- Theatrical release poster
- Directed by: Isabelle Brocard
- Written by: Isabelle Brocard; Yves Thomas;
- Produced by: Michaël Gentile
- Starring: Karin Viard; Ana Girardot; Cédric Kahn; Noémie Lvovsky; Robin Renucci;
- Cinematography: George Lechaptois
- Edited by: Camille Delprat; Géraldine Mangenot;
- Music by: Florencia Di Concilio
- Production companies: The Film; France 3 Cinéma; Ad Vitam; Orange Studio; Auvergne-Rhône-Alpes Cinéma;
- Distributed by: Ad Vitam; Orange Studio;
- Release dates: 26 August 2023 (Angoulême); 28 February 2024 (France);
- Running time: 93 minutes
- Country: France
- Language: French
- Budget: €5,031,000
- Box office: $1.6 million

= Madame de Sévigné (film) =

Madame de Sévigné is a 2023 French historical drama film directed by Isabelle Brocard. It tells the story of Madame de Sévigné, who maintained a correspondence with her daughter, Françoise, the Countess of Grignan, who was passionate about French literature. The film stars Karin Viard in title role. It premiered on 26 August 2023 at the Angoulême Francophone Film Festival.

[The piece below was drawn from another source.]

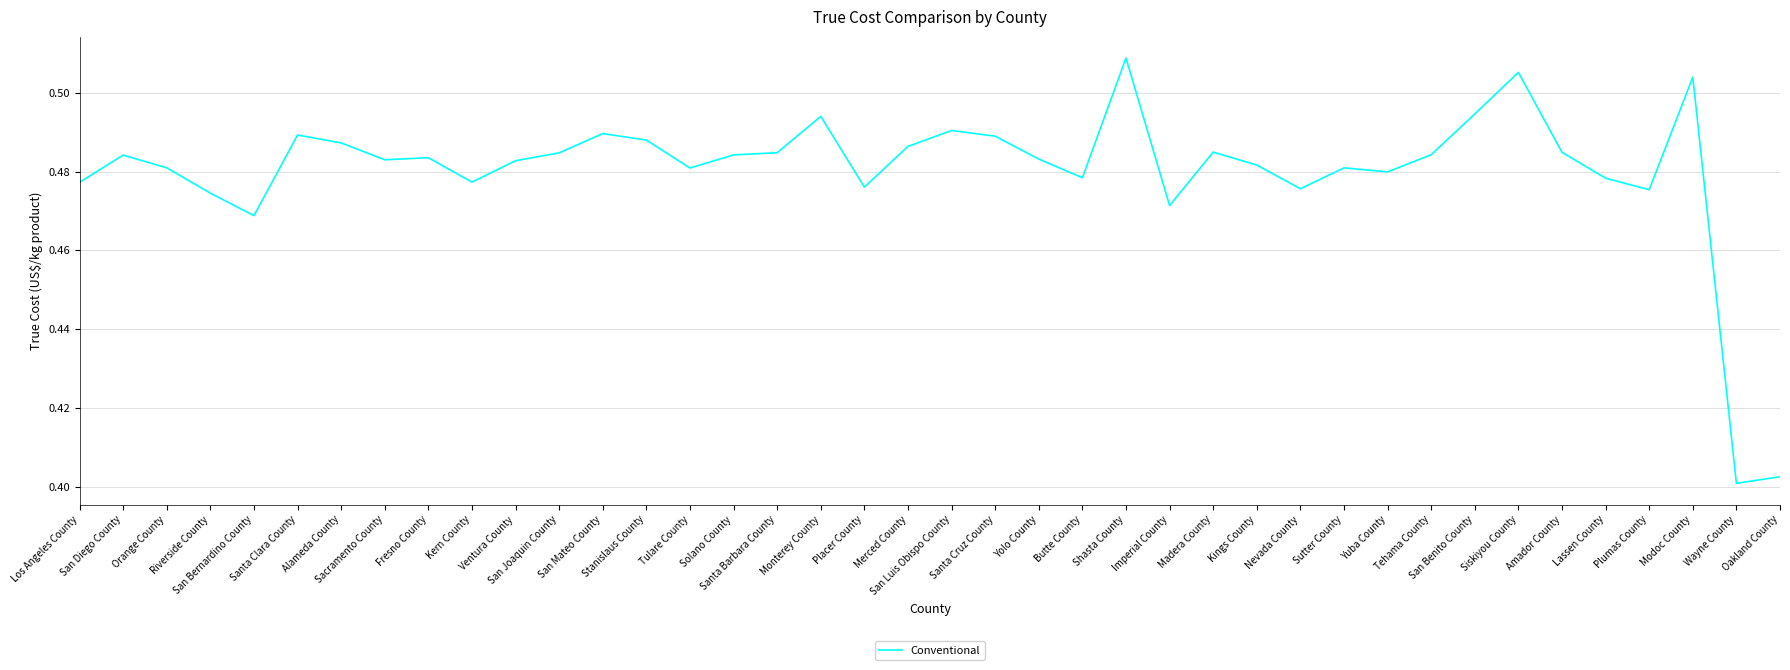

Reading left to right, transcribe all the data shown in this chart.

0.5	0.5	0.5	0.5	0.5	0.5	0.5	0.5	0.5	0.5	0.5	0.5	0.5	0.5	0.5	0.5	0.5	0.5	0.5	0.5	0.5	0.5	0.5	0.5	0.5	0.5	0.5	0.5	0.5	0.5	0.5	0.5	0.5	0.5	0.5	0.5	0.5	0.5	0.4	0.4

It was released in France on 28 February 2024.

==Production==
Several scenes in the film were shot at the Château de Grignan in the Drôme department, where Madame de Sévigné went on several occasions to see her daughter Françoise, who was married to François Adhémar de Monteil de Grignan. Filming also took place at the Château de Suze-la-Rousse as well as in Cornillon-sur-l'Oule at the Château de Fléchères in the Ain department, in the Île-de-France region, in Hauts-de-France and in Burgundy.

==Release==
Madame de Sévigné was selected to be screened at the 16th Angoulême Francophone Film Festival, where it had its world premiere on 26 August 2023.

Ad Vitam distributed the film in France on 28 February 2024.